_What is required_
The expected output is an exact copy of the lines from the one containing "- (5171 lectures)" through the final line of the entries below, with no images.

[Collected data]
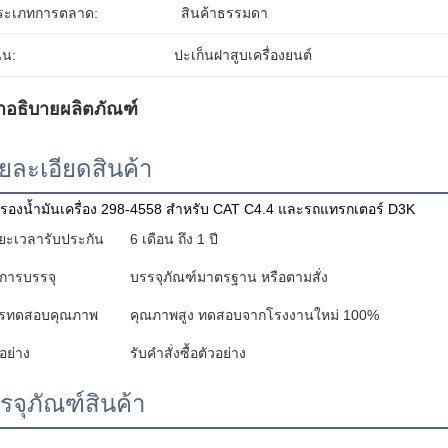
ระเภทการตลาด:
สินค้าธรรมดา
้น:
ปะเก็นฝาสูบเครื่องยนต์
ำอธิบายผลิตภัณฑ์
ยละเอียดสินค้า
กรองน้ำมันเครื่อง 298-4558 สำหรับ CAT C4.4 และรถแทรกเตอร์ D3K
ยะเวลารับประกัน
6 เดือน ถึง 1 ปี
ธีการบรรจุ
บรรจุภัณฑ์มาตรฐาน หรือตามสั่ง
รทดสอบคุณภาพ
คุณภาพสูง ทดสอบจากโรงงานใหม่ 100%
อย่าง
รับคำสั่งซื้อตัวอย่าง
รจุภัณฑ์สินค้า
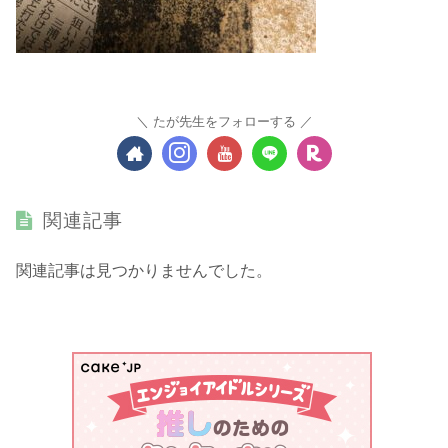
たが先生をフォローする
関連記事
関連記事は見つかりませんでした。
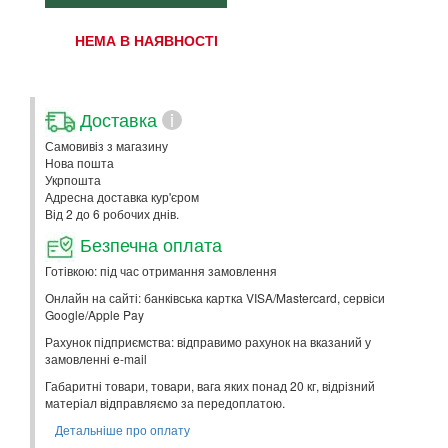
НЕМА В НАЯВНОСТІ
Доставка
i
Самовивіз з магазину
Нова пошта
Укрпошта
Адресна доставка кур'єром
Від 2 до 6 робочих днів.
Безпечна оплата
Готівкою: під час отримання замовлення
Онлайн на сайті: банківська картка VISA/Mastercard, сервіси
Google/Apple Pay
Рахунок підприємства: відправимо рахунок на вказаний у
замовленні e-mail
Габаритні товари, товари, вага яких понад 20 кг, відрізний
матеріал відправляємо за передоплатою.
Детальніше про оплату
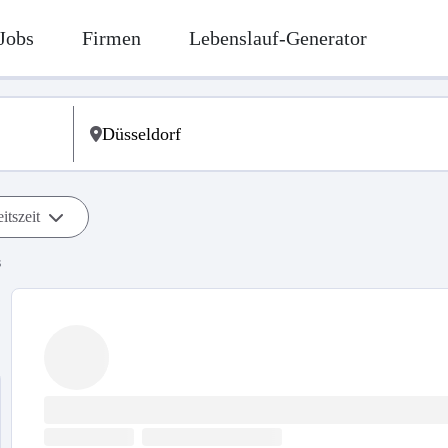
Jobs
Firmen
Lebenslauf-Generator
itszeit
s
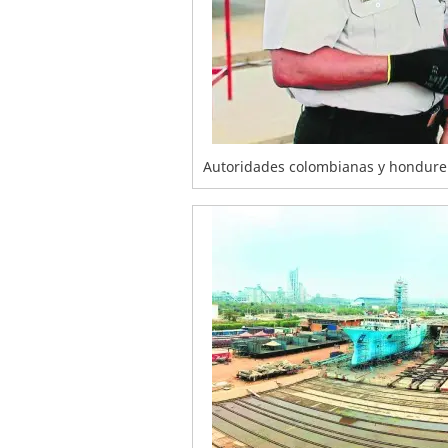
Autoridades colombianas y hondure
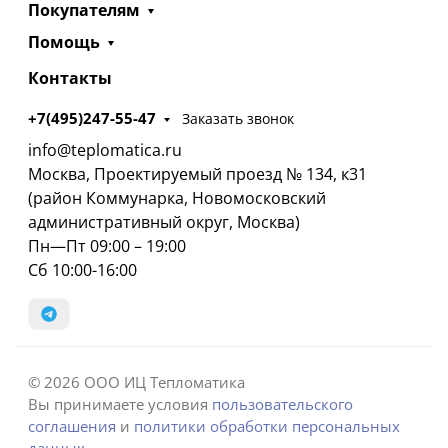
Покупателям
Помощь
Контакты
+7(495)247-55-47
Заказать звонок
info@teplomatica.ru
Москва, Проектируемый проезд № 134, к31
(район Коммунарка, Новомосковский
административный округ, Москва)
Пн—Пт 09:00 – 19:00
Сб 10:00-16:00
© 2026 ООО ИЦ Тепломатика
Вы принимаете условия
пользовательского
соглашения
и
политики обработки персональных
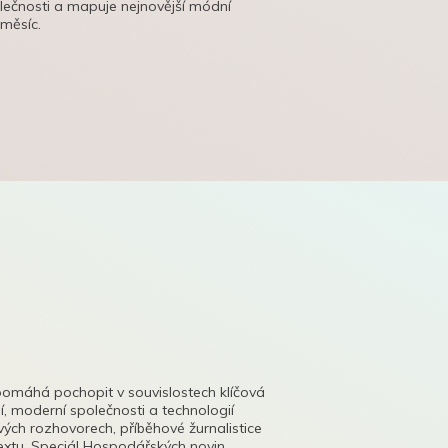
olečnosti a mapuje nejnovější módní
 měsíc.
pomáhá pochopit v souvislostech klíčová
, moderní společnosti a technologií
lových rozhovorech, příběhové žurnalistice
tu. Speciál Hospodářských novin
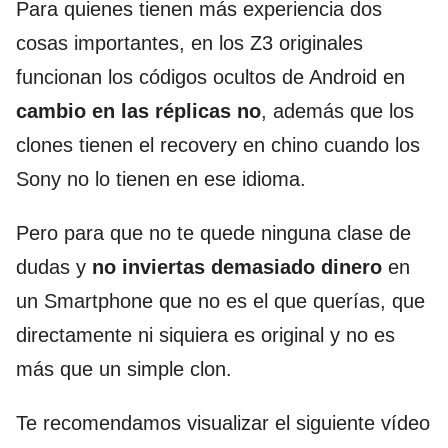
Para quienes tienen más experiencia dos
cosas importantes, en los Z3 originales
funcionan los códigos ocultos de Android en
cambio en las réplicas no
, además que los
clones tienen el recovery en chino cuando los
Sony no lo tienen en ese idioma.
Pero para que no te quede ninguna clase de
dudas y
no inviertas demasiado dinero
en
un Smartphone que no es el que querías, que
directamente ni siquiera es original y no es
más que un simple clon.
Te recomendamos visualizar el siguiente vídeo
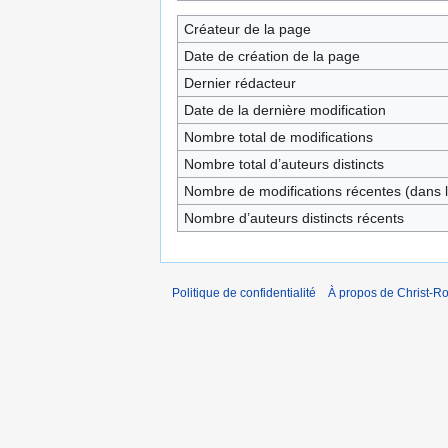
Créateur de la page
Date de création de la page
Dernier rédacteur
Date de la dernière modification
Nombre total de modifications
Nombre total d’auteurs distincts
Nombre de modifications récentes (dans l
Nombre d’auteurs distincts récents
Politique de confidentialité
À propos de Christ-Ro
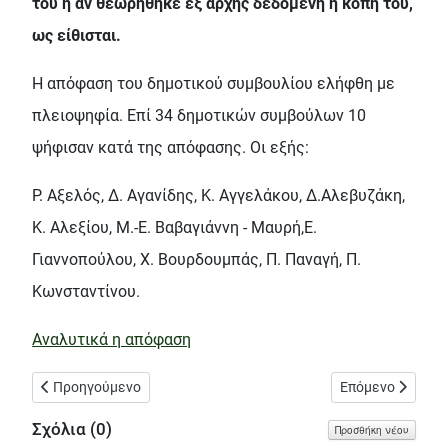
του ή αν θεωρήθηκε εξ αρχής δεδομένη η κοπή του,
ως είθισται.
Η απόφαση του δημοτικού συμβουλίου ελήφθη με
πλειοψηφία. Επί 34 δημοτικών συμβούλων 10
ψήφισαν κατά της απόφασης. Οι εξής:
Ρ. Αξελός, Δ. Αγανίδης, Κ. Αγγελάκου, Δ.Αλεβυζάκη,
Κ. Αλεξίου, Μ.-Ε. Βαβαγιάννη - Μαυρή,Ε.
Γιαννοπούλου, Χ. Βουρδουμπάς, Π. Παναγή, Π.
Κωνσταντίνου.
Αναλυτικά η απόφαση
Προηγούμενο άρθρο: Από τα Εξάρχεια ως το ΚΟΡΟΠΟΥΛΗ
Επόμενο άρθρο: 
Προηγούμενο
Επόμενο
Σχόλια (
0
)
Προσθήκη νέου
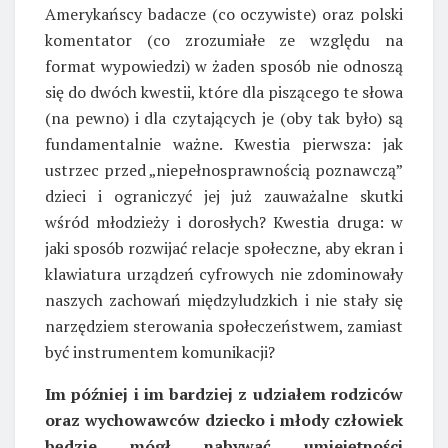
Amerykańscy badacze (co oczywiste) oraz polski
komentator (co zrozumiałe ze względu na
format wypowiedzi) w żaden sposób nie odnoszą
się do dwóch kwestii, które dla piszącego te słowa
(na pewno) i dla czytających je (oby tak było) są
fundamentalnie ważne. Kwestia pierwsza: jak
ustrzec przed „niepełnosprawnością poznawczą”
dzieci i ograniczyć jej już zauważalne skutki
wśród młodzieży i dorosłych? Kwestia druga: w
jaki sposób rozwijać relacje społeczne, aby ekran i
klawiatura urządzeń cyfrowych nie zdominowały
naszych zachowań międzyludzkich i nie stały się
narzędziem sterowania społeczeństwem, zamiast
być instrumentem komunikacji?
Im później i im bardziej z udziałem rodziców
oraz wychowawców dziecko i młody człowiek
będzie mógł nabywać umiejętności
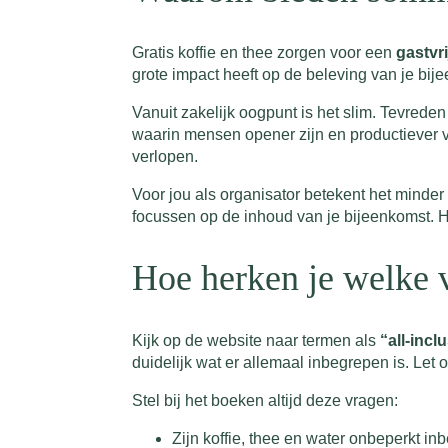
Gratis koffie en thee zorgen voor een
gastvri
grote impact heeft op de beleving van je b
Vanuit zakelijk oogpunt is het slim. Tevrede
waarin mensen opener zijn en productiever v
verlopen.
Voor jou als organisator betekent het minde
focussen op de inhoud van je bijeenkomst. He
Hoe herken je welke v
Kijk op de website naar termen als
“all-incl
duidelijk wat er allemaal inbegrepen is. Let
Stel bij het boeken altijd deze vragen:
Zijn koffie, thee en water onbeperkt i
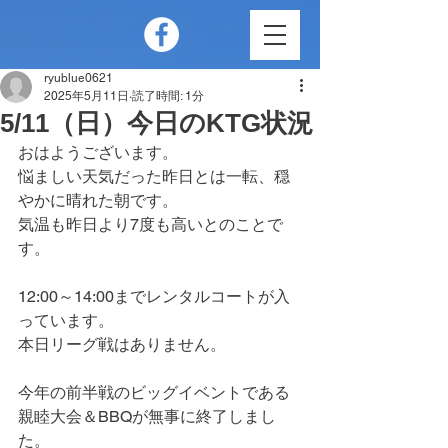
ryublue0621
2025年5月11日
読了時間: 1分
5/11（日）今日のKTG状況
おはようございます。
悩ましい天気だった昨日とは一転、穏
やかに晴れた朝です。
気温も昨日より7度も高いとのことで
す。
12:00～14:00までレンタルコートが入
っています。
本日リーグ戦はありません。
今年の前半戦のビッグイベントである
親睦大会＆BBQが無事に終了しまし
た。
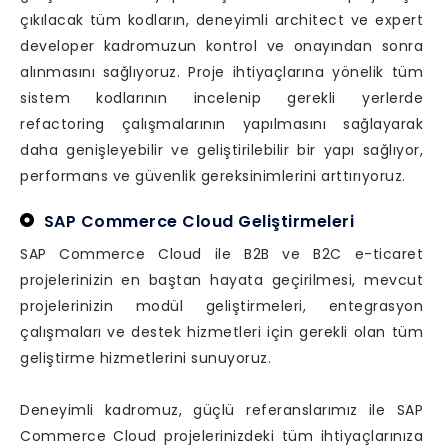
çıkılacak tüm kodların, deneyimli architect ve expert
developer kadromuzun kontrol ve onayından sonra
alınmasını sağlıyoruz. Proje ihtiyaçlarına yönelik tüm
sistem kodlarının incelenip gerekli yerlerde
refactoring çalışmalarının yapılmasını sağlayarak
daha genişleyebilir ve geliştirilebilir bir yapı sağlıyor,
performans ve güvenlik gereksinimlerini arttırıyoruz.
SAP Commerce Cloud Geliştirmeleri
SAP Commerce Cloud ile B2B ve B2C e-ticaret
projelerinizin en baştan hayata geçirilmesi, mevcut
projelerinizin modül geliştirmeleri, entegrasyon
çalışmaları ve destek hizmetleri için gerekli olan tüm
geliştirme hizmetlerini sunuyoruz.
Deneyimli kadromuz, güçlü referanslarımız ile SAP
Commerce Cloud projelerinizdeki tüm ihtiyaçlarınıza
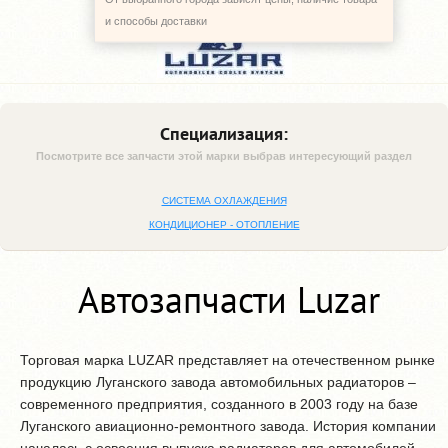
и способы доставки
Специализация:
Посмотрите все запчасти этой марки выбрав интересующий раздел
СИСТЕМА ОХЛАЖДЕНИЯ
КОНДИЦИОНЕР - ОТОПЛЕНИЕ
Автозапчасти Luzar
Торговая марка LUZAR представляет на отечественном рынке
продукцию Луганского завода автомобильных радиаторов –
современного предприятия, созданного в 2003 году на базе
Луганского авиационно-ремонтного завода. История компании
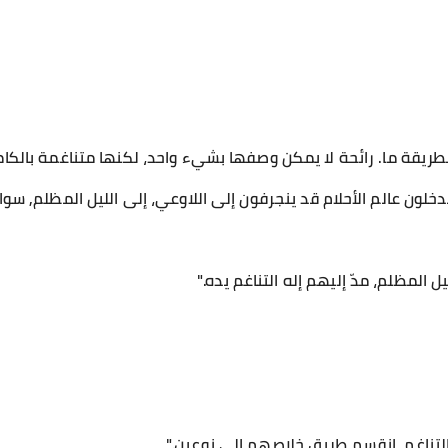
بطريقة ما. رائحة لا يمكن وصفها بشيء واحد، لكنها متناغمة بالكام
ون عالم الأحلام قد ينجرفون إلى اللاوعي، إلى الليل المظلم, سواء 
 المظلم، مدّ إليهم إله التناغم يده."
 التناغم، انقسم طريق خلاصهم إلى نوعين."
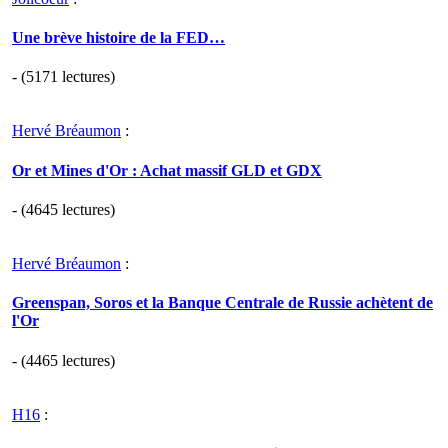
Une brève histoire de la FED…
- (5171 lectures)
Hervé Bréaumon
:
Or et Mines d'Or : Achat massif GLD et GDX
- (4645 lectures)
Hervé Bréaumon
:
Greenspan, Soros et la Banque Centrale de Russie achètent de
l'Or
- (4465 lectures)
H16
:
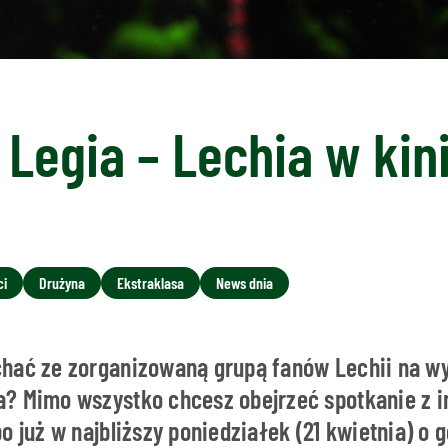
 Legia – Lechia w kin
ci
Drużyna
Ekstraklasa
News dnia
chać ze zorganizowaną grupą fanów Lechii na 
? Mimo wszystko chcesz obejrzeć spotkanie z i
o już w najbliższy poniedziałek (21 kwietnia) o g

_Exercise output_
- (5171 lectures)
Hervé Bréaumon
:
Or et Mines d'Or : Achat massif GLD et GDX
- (4645 lectures)
Hervé Bréaumon
:
Greenspan, Soros et la Banque Centrale de Russie achètent de
l'Or
- (4465 lectures)
H16
:
 Legia – Lechia w kin
ci
Drużyna
Ekstraklasa
News dnia
chać ze zorganizowaną grupą fanów Lechii na 
? Mimo wszystko chcesz obejrzeć spotkanie z i
o już w najbliższy poniedziałek (21 kwietnia) o g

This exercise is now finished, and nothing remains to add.